Without the pictures, copy all of the data exactly.

(Dataset excerpt)

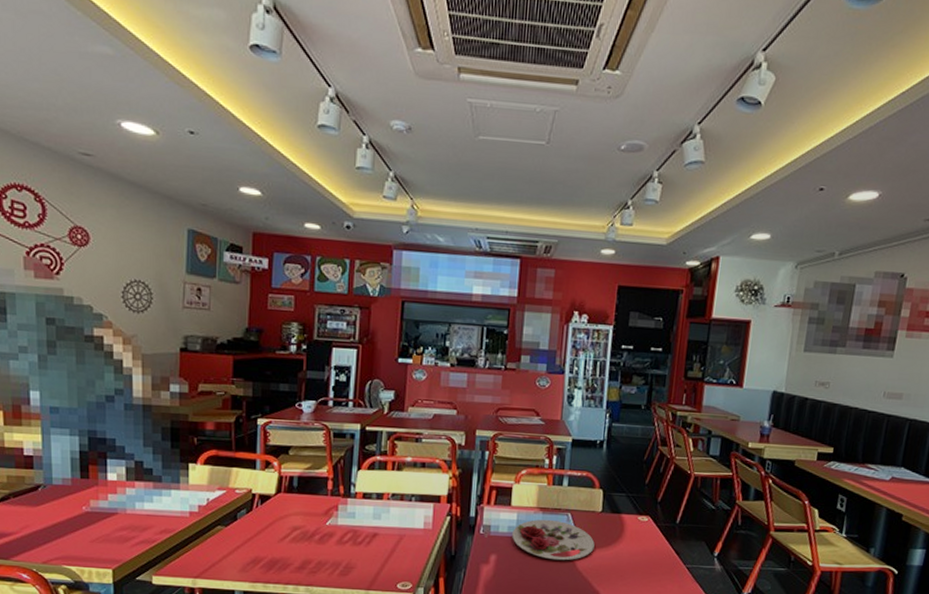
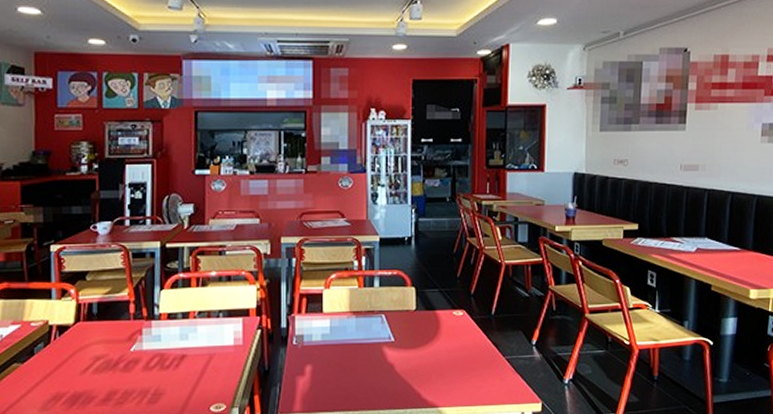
plate: present [512,519,595,561] -> none [326,323,411,365]

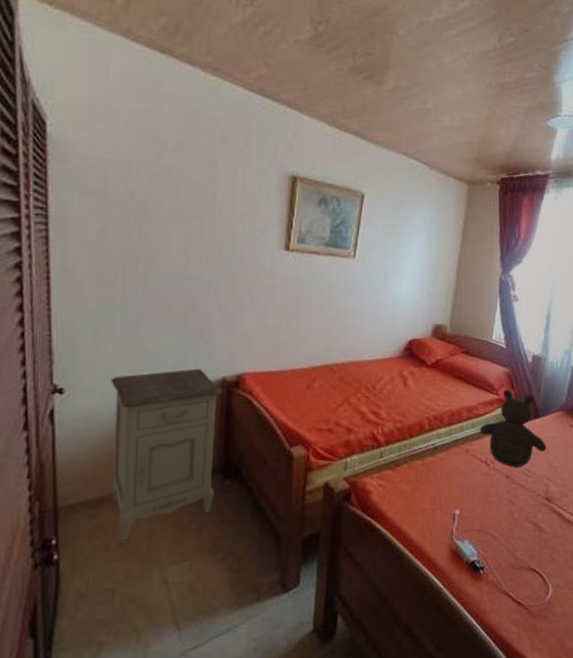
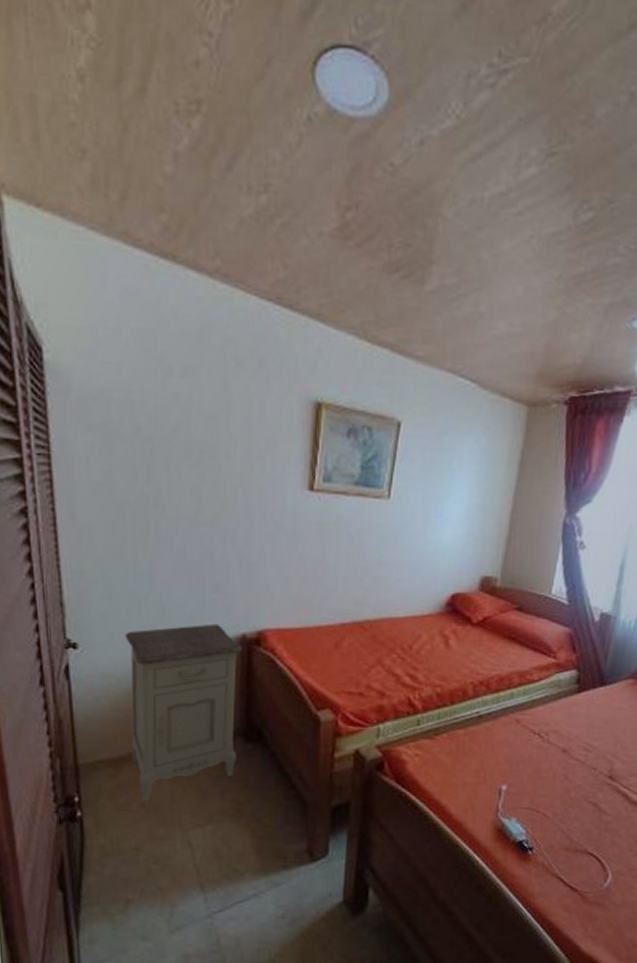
teddy bear: present [479,390,547,468] -> none [532,652,613,741]

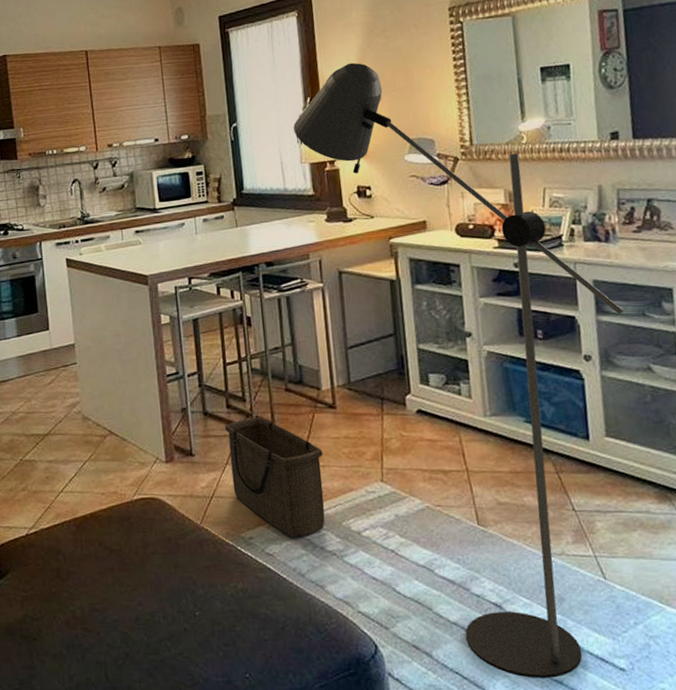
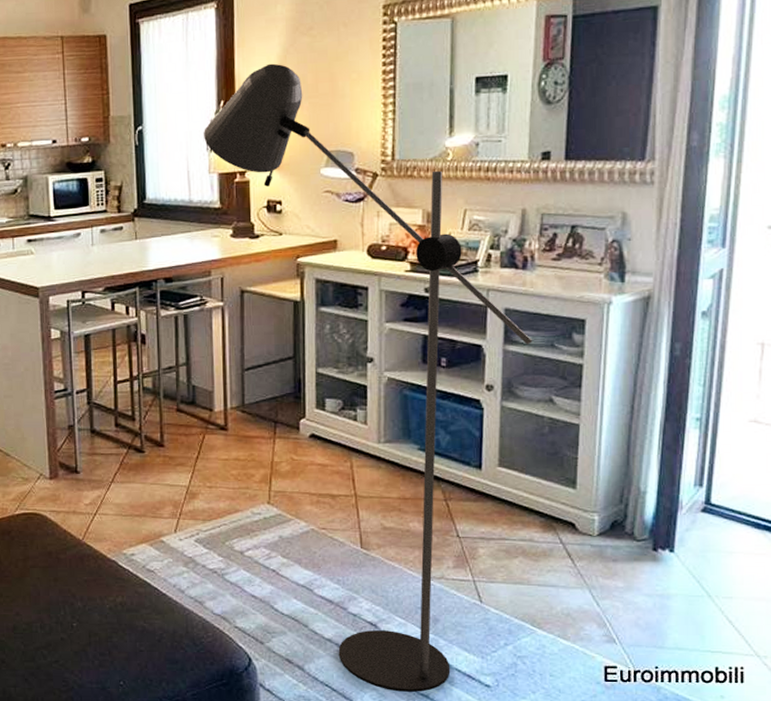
basket: present [224,416,325,537] -> none [111,436,211,554]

(End Dataset excerpt)

■ Exercise answer:
plate: present [512,519,595,561] -> none [326,323,411,365]

teddy bear: present [479,390,547,468] -> none [532,652,613,741]

basket: present [224,416,325,537] -> none [111,436,211,554]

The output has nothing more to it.